Endiguer l’inflation et comment
Pour l’instant, seuls certains prix augmentent, donc il ne s’agit pas à proprement parler d’une processus inflationniste, qui se caractérise par une hausse généralisée des prix et une dépréciation de la monnaie. Cette distinction est capitale. Elle détermine le type de politique monétaire qui doit être menée. Le choix fait par les banques centrales, à commencer par la FED, est de limiter la quantité de monnaie en circulation pour endiguer les tensions inflationnistes repose sur une analyse erronée de la réalité. Les conséquences peuvent être dramatiques pour les stratégie ,de sortie des crises par les États qui ont besoin de s’endetter pour restructurer leur économie. .La banque centrale américaine, la FED, a ainsi décidé de mettre fin à sa pratique du « quantitative easing », qui consiste à injecter des liquidités en rachetant des titres de dette publique. Elle a aussi augmenté ses taux d’intérêt directeurs, ce qui a pour effet de rendre plus cher le recours au crédit et donc de diminuer la masse monétaire en circulation. La Banque centrale européenne suit le même chemin, suscitant de ce fait des débats en son sein.
Si cette politique s’amplifie, elle pourrait se traduire par une augmentation du service de la dette pour les États. En France, le taux d’intérêt à dix ans de la dette publique est ainsi passé de 0% à la mi-décembre 2021 à 1% en mars dernier. L’augmentation de ces taux d’intérêt pèse aussi sur les entreprises, puisque le financement externe de leurs investissements devient plus coûteux ; elles peuvent aussi être mises en difficulté en cas de manque de trésorerie, ce qui pourrait occasionner des faillites.

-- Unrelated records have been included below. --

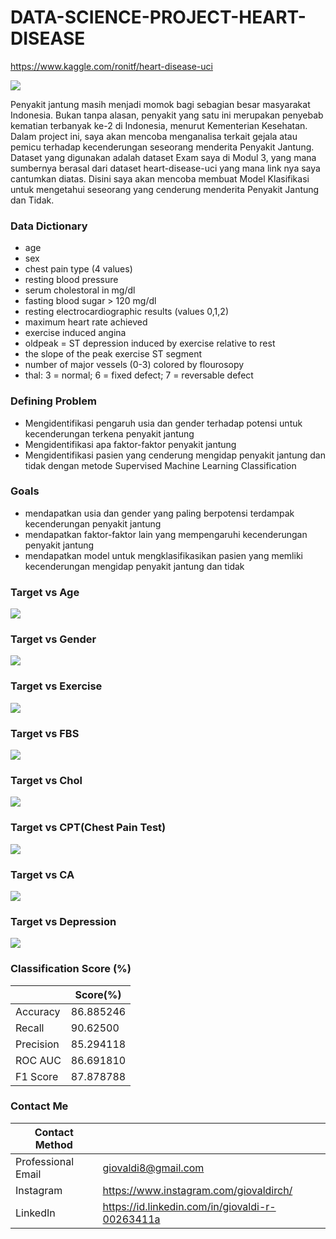# DATA-SCIENCE-PROJECT-HEART-DISEASE
https://www.kaggle.com/ronitf/heart-disease-uci

![](heart.jpg)

Penyakit jantung masih menjadi momok bagi sebagian besar masyarakat Indonesia. Bukan tanpa alasan, penyakit yang satu ini merupakan penyebab kematian terbanyak ke-2 di Indonesia, menurut Kementerian Kesehatan. Dalam project ini, saya akan mencoba menganalisa terkait gejala atau pemicu terhadap kecenderungan seseorang menderita Penyakit Jantung. Dataset yang digunakan adalah dataset Exam saya di Modul 3, yang mana sumbernya berasal dari dataset heart-disease-uci yang mana link nya saya cantumkan diatas. Disini saya akan mencoba membuat Model Klasifikasi untuk mengetahui seseorang yang cenderung menderita Penyakit Jantung dan Tidak.


### Data Dictionary
- age
- sex
- chest pain type (4 values)
- resting blood pressure
- serum cholestoral in mg/dl
- fasting blood sugar > 120 mg/dl
- resting electrocardiographic results (values 0,1,2)
- maximum heart rate achieved
- exercise induced angina
- oldpeak = ST depression induced by exercise relative to rest
- the slope of the peak exercise ST segment
- number of major vessels (0-3) colored by flourosopy
- thal: 3 = normal; 6 = fixed defect; 7 = reversable defect


### Defining Problem
- Mengidentifikasi pengaruh usia dan gender terhadap potensi untuk kecenderungan terkena penyakit jantung
- Mengidentifikasi apa faktor-faktor penyakit jantung 
- Mengidentifikasi pasien yang cenderung mengidap penyakit jantung dan tidak dengan metode Supervised Machine Learning Classification


### Goals
- mendapatkan usia dan gender yang paling berpotensi terdampak kecenderungan penyakit jantung
- mendapatkan faktor-faktor lain yang mempengaruhi kecenderungan penyakit jantung
- mendapatkan model untuk mengklasifikasikan pasien yang memliki kecenderungan mengidap penyakit jantung dan tidak

### Target vs Age
![](heartvsage.png)


### Target vs Gender
![](heartvsgender.png)


### Target vs Exercise
![](heartvsexercise.png)


### Target vs FBS
![](heartvsfbs.png)


### Target vs Chol
![](heartvscholssex.png)


### Target vs CPT(Chest Pain Test)
![](heartvschest.png)


### Target vs CA
![](heartvsca.png)


### Target vs Depression
![](heartvsdepression.png)


### Classification Score (%)
|  | Score(%) |
| --- | --- |
| Accuracy | 86.885246 |
| Recall | 90.62500 |
| Precision | 85.294118 |
| ROC AUC | 86.691810 |
| F1 Score | 87.878788 |


### Contact Me

| Contact Method |  |
| --- | --- |
| Professional Email | giovaldi8@gmail.com |
| Instagram | https://www.instagram.com/giovaldirch/ |
| LinkedIn | https://id.linkedin.com/in/giovaldi-r-00263411a |


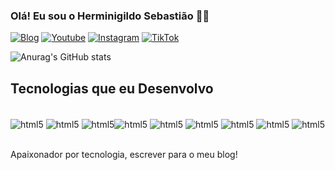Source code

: ### Olá! Eu sou o Herminigildo Sebastião ✍🏾

[![Blog](https://img.shields.io/website-up-down-green-red/http/monip.org.svg?label=D3VBASH.COM)](https://devbash.com) [![Youtube](https://img.shields.io/badge/YouTube-FF0000?style=for-the-badge&logo=youtube&logoColor=white)](https://youtube.com/devbash) [![Instagram](https://img.shields.io/badge/Instagram-blue?style=for-the-badge&logo=instagram&logoColor=white)](https://instagram.com/devbash) [![TikTok](https://img.shields.io/badge/TikTok-000000?style=for-the-badge&logo=tiktok&logoColor=white)](https://tiktok.com/devbash)

![Anurag's GitHub stats](https://github-readme-stats.vercel.app/api?username=herminigildosebastiao&show_icons=true&theme=dracula)


## Tecnologias que eu Desenvolvo

<div style="display: inline-block"><br>
    <img align="center" alt="html5" src="https://img.shields.io/badge/HTML5-E34F26?style=for-the-badge&logo=html5&logoColor=white"/>
    <img align="center" alt="html5" src="https://img.shields.io/badge/CSS3-1572B6?style=for-the-badge&logo=css3&logoColor=white"/>
    <img align="center" alt="html5" src="https://img.shields.io/badge/JavaScript-F7DF1E?style=for-the-badge&logo=javascript&logoColor=black"/><img align="center" alt="html5" src="https://img.shields.io/badge/json%20web%20tokens-323330?style=for-the-badge&logo=json-web-tokens&logoColor=pink"/>
    <img align="center" alt="html5" src="https://img.shields.io/badge/React_Native-20232A?style=for-the-badge&logo=react&logoColor=61DAFB"/>
    <img align="center" alt="html5" src="https://img.shields.io/badge/PHP-777BB4?style=for-the-badge&logo=php&logoColor=white"/>
    <img align="center" alt="html5" src="https://img.shields.io/badge/Laravel-FF2D20?style=for-the-badge&logo=laravel&logoColor=white"/>
    <img align="center" alt="html5" src="https://img.shields.io/badge/MySQL-00000F?style=for-the-badge&logo=mysql&logoColor=white"/>
    <img align="center" alt="html5" src="    https://img.shields.io/badge/Shell_Script-121011?style=for-the-badge&logo=gnu-bash&logoColor=white"/>
<div><br>

Apaixonador por tecnologia, escrever para o meu blog!
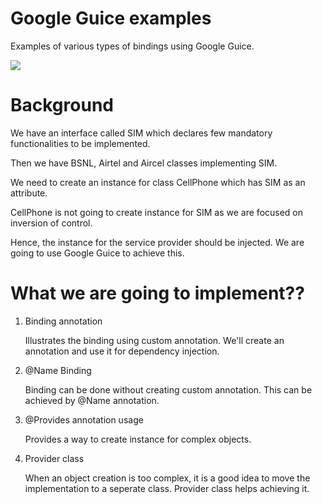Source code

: # Google Guice examples
Examples of various types of bindings using Google Guice.



![](https://github.com/VinayakNBhat/google-guice-examples/blob/master/example.png)



# Background

We have an interface called SIM which declares few mandatory functionalities to be implemented.

Then we have BSNL, Airtel and Aircel classes implementing SIM.

We need to create an instance for class CellPhone which has SIM as an attribute.

CellPhone is not going to create instance for SIM as we are focused on inversion of control.

Hence, the instance for the service provider should be injected. We are going to use Google Guice to achieve this.




# What we are going to implement??

1. Binding annotation
   
   Illustrates the binding using custom annotation. We'll create an annotation and use it for dependency injection. 

2. @Name Binding
   
   Binding can be done without creating custom annotation. This can be achieved by @Name annotation.

3. @Provides annotation usage
   
   Provides a way to create instance for complex objects.

4. Provider class
   
   When an object creation is too complex, it is a good idea to move the implementation to a seperate class.
   Provider class helps achieving it.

La nouvelle architecture géopolitique qui sortira de la guerre sera déterminante dans la réalisation ou non des pronostics des traders. Pour l’heure, le résultat le plus visible et le plus alarmant est la baisse du pouvoir d’achat et la hausse des inégalités. L’augmentation des cours des matières premières peut conduire, dans beaucoup de pays, à la disette et à la famine. En France, les ménages qui sont dépendants de leur véhicule personnel, faute de solutions de transports en commun pour aller travailler, faire les courses, amener les enfants à l’école, etc., voient leurs conditions de vie se dégrader. La précarité énergétique, qui était déjà la réalité pour les ménages les plus modestes, se fait ressentir avec beaucoup plus d’acuité.
La guerre et la pandémie approfondissent les tendances passées. On a pu croire à une reprise en 2021 mais celle-ci était largement due à l’intervention de l’État et à la profondeur de la récession. Désormais, les sanctions contre la Russie et surtout la baisse du pouvoir d’achat des ménages font craindre que s’installe une profonde récession. Si les États veulent mettre en œuvre une réindustrialisation tout en luttant contre la crise écologique, ils devront commencer par s’affranchir de la domination des marchés financiers qui, si on les laisse faire, finiront par coter tout le vivant.